--- begin EXCERPTED DATA ---
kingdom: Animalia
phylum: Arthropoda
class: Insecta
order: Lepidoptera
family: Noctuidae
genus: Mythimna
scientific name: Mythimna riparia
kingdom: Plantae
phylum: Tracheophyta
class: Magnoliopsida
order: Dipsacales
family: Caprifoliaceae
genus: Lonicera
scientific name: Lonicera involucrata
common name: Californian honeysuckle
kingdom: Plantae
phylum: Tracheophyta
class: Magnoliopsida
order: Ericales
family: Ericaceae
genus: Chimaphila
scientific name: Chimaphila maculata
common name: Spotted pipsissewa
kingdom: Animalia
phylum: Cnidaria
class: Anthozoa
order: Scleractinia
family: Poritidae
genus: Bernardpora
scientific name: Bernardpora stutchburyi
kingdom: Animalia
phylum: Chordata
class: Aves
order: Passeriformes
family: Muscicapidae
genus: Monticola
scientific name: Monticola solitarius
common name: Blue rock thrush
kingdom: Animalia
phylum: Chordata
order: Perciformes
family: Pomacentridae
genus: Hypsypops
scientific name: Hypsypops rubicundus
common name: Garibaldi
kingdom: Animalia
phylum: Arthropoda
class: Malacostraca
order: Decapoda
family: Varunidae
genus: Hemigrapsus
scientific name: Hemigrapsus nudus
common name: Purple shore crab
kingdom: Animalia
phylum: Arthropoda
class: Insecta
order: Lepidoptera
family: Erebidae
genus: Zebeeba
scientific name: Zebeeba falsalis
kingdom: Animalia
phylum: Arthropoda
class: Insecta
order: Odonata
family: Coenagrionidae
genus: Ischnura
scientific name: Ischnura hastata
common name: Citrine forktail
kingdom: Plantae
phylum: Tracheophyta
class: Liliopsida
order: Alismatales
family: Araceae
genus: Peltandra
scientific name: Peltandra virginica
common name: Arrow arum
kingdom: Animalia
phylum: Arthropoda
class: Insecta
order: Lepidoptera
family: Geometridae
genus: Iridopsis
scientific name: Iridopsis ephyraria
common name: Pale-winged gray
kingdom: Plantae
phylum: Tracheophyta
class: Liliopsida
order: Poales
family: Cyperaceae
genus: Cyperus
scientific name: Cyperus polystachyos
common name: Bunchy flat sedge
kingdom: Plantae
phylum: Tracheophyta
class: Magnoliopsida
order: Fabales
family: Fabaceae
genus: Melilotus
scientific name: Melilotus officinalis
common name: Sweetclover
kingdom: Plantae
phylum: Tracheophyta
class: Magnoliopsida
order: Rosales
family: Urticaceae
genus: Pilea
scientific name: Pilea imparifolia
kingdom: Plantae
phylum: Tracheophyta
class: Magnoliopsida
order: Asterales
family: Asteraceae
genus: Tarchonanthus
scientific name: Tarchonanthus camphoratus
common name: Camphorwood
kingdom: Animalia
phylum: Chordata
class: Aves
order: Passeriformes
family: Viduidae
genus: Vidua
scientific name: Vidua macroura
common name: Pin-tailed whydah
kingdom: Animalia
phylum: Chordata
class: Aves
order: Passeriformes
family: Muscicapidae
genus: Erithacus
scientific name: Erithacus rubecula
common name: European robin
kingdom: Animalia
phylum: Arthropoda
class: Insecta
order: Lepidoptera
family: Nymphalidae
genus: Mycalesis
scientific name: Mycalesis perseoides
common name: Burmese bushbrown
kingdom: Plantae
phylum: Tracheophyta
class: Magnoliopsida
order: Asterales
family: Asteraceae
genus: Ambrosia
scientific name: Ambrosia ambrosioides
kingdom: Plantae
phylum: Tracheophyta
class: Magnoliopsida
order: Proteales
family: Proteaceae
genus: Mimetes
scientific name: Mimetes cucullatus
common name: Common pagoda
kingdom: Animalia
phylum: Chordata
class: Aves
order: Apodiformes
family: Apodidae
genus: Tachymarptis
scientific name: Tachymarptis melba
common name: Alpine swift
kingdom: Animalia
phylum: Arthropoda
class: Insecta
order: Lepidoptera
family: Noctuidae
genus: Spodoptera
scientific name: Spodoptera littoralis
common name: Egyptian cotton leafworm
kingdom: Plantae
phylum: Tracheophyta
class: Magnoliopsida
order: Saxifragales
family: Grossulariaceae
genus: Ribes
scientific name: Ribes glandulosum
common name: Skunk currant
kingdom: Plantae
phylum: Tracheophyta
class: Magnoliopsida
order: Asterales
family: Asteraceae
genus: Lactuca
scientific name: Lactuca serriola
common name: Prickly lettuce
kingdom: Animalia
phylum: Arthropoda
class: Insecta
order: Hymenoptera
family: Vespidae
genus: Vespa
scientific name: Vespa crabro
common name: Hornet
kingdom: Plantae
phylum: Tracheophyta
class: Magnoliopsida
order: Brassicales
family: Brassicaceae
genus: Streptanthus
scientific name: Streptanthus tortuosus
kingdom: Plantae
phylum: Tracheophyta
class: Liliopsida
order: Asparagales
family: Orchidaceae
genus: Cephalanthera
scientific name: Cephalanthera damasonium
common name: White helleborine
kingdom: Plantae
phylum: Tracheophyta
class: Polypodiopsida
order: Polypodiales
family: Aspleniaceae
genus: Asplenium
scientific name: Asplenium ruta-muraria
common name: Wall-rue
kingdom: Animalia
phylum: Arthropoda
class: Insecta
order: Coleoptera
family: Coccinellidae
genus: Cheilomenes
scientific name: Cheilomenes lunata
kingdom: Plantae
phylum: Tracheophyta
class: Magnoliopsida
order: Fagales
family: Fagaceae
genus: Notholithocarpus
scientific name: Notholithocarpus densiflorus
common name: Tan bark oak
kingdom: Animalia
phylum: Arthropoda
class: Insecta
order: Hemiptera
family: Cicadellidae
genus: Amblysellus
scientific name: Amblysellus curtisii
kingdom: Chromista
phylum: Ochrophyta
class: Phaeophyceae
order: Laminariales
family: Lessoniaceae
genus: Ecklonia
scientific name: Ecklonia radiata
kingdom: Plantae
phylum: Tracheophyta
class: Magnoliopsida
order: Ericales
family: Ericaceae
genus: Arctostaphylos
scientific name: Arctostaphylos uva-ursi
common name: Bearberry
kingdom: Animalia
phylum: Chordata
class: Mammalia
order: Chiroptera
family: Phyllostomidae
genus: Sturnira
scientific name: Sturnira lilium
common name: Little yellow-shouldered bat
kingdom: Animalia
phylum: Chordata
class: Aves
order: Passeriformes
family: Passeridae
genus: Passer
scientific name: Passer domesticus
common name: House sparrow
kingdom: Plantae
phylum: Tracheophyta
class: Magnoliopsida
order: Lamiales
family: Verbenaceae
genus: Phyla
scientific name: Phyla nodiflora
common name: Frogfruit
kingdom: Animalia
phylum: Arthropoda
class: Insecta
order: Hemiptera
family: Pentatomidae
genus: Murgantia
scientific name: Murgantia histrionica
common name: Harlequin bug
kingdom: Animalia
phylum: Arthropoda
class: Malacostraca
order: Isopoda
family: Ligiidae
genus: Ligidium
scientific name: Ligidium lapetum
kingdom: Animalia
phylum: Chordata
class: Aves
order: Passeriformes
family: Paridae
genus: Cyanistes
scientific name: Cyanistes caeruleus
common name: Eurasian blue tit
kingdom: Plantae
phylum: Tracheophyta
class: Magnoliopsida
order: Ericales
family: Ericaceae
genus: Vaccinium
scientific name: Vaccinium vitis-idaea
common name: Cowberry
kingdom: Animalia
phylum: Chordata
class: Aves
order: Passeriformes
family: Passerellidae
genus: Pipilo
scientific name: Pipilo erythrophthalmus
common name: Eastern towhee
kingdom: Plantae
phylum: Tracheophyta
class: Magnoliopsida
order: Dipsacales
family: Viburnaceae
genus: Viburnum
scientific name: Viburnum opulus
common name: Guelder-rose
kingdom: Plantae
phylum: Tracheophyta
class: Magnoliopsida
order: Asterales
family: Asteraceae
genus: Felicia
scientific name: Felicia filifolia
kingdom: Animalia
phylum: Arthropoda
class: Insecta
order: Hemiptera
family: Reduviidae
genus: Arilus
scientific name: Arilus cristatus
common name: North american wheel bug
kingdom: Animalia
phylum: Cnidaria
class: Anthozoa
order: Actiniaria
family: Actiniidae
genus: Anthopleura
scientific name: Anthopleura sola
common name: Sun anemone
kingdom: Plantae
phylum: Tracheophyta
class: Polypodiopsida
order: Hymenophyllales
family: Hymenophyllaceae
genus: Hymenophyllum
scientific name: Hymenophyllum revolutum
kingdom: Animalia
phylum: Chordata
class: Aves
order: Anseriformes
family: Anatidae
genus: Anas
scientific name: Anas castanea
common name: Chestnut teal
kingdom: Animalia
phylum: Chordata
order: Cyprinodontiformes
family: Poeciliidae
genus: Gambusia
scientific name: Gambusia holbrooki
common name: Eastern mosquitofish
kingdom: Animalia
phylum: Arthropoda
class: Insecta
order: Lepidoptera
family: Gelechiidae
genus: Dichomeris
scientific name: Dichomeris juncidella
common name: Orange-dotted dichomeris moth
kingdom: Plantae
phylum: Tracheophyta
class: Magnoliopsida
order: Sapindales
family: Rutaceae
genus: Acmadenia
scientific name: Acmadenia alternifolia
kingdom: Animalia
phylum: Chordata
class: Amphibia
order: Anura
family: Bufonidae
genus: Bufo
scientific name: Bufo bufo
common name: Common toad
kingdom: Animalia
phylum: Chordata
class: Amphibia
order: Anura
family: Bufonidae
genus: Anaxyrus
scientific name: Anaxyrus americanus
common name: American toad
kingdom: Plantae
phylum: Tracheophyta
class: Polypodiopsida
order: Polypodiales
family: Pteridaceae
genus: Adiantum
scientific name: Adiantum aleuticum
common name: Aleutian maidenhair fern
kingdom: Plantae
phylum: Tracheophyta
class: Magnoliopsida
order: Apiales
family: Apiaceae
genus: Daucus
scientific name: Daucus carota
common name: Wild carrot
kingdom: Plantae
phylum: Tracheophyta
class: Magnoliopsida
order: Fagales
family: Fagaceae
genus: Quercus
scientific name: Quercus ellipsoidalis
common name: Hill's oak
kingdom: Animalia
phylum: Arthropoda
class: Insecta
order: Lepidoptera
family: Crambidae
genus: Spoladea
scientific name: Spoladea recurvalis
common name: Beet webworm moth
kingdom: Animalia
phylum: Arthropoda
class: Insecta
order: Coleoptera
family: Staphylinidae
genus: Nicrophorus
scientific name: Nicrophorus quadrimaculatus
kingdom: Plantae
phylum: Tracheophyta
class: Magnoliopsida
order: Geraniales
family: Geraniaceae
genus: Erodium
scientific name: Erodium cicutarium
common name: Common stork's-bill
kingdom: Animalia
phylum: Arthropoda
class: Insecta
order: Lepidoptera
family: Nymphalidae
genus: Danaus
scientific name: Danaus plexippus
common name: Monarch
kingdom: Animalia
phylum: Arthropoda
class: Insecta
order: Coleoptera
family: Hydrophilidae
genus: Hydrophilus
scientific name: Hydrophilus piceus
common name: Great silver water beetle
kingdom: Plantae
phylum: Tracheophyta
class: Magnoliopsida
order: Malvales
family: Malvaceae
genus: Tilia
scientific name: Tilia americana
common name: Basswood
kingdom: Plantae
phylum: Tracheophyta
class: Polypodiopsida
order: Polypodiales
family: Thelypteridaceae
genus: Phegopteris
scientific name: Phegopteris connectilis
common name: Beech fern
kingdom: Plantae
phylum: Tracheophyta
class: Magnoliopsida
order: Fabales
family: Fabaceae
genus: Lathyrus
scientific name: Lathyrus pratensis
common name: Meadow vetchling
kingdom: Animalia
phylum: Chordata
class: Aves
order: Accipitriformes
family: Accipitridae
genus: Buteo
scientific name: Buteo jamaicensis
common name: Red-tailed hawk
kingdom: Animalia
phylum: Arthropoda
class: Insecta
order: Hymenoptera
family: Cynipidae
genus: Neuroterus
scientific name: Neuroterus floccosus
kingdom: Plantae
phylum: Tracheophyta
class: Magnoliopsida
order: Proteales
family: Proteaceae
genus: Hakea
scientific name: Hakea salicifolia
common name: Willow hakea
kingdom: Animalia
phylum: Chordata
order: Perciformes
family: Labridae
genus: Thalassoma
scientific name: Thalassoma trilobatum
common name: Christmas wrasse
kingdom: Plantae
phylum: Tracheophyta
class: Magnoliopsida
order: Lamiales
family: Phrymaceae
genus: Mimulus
--- end EXCERPTED DATA ---
__WRITTEN REQUEST__
Quote the lines above exactly, starting at the line that contains "scientific name: Ecklonia radiata" and ending at the line that contains "genus: Ligidium", both included.

__SOLUTION TO THIS TASK__
scientific name: Ecklonia radiata
kingdom: Plantae
phylum: Tracheophyta
class: Magnoliopsida
order: Ericales
family: Ericaceae
genus: Arctostaphylos
scientific name: Arctostaphylos uva-ursi
common name: Bearberry
kingdom: Animalia
phylum: Chordata
class: Mammalia
order: Chiroptera
family: Phyllostomidae
genus: Sturnira
scientific name: Sturnira lilium
common name: Little yellow-shouldered bat
kingdom: Animalia
phylum: Chordata
class: Aves
order: Passeriformes
family: Passeridae
genus: Passer
scientific name: Passer domesticus
common name: House sparrow
kingdom: Plantae
phylum: Tracheophyta
class: Magnoliopsida
order: Lamiales
family: Verbenaceae
genus: Phyla
scientific name: Phyla nodiflora
common name: Frogfruit
kingdom: Animalia
phylum: Arthropoda
class: Insecta
order: Hemiptera
family: Pentatomidae
genus: Murgantia
scientific name: Murgantia histrionica
common name: Harlequin bug
kingdom: Animalia
phylum: Arthropoda
class: Malacostraca
order: Isopoda
family: Ligiidae
genus: Ligidium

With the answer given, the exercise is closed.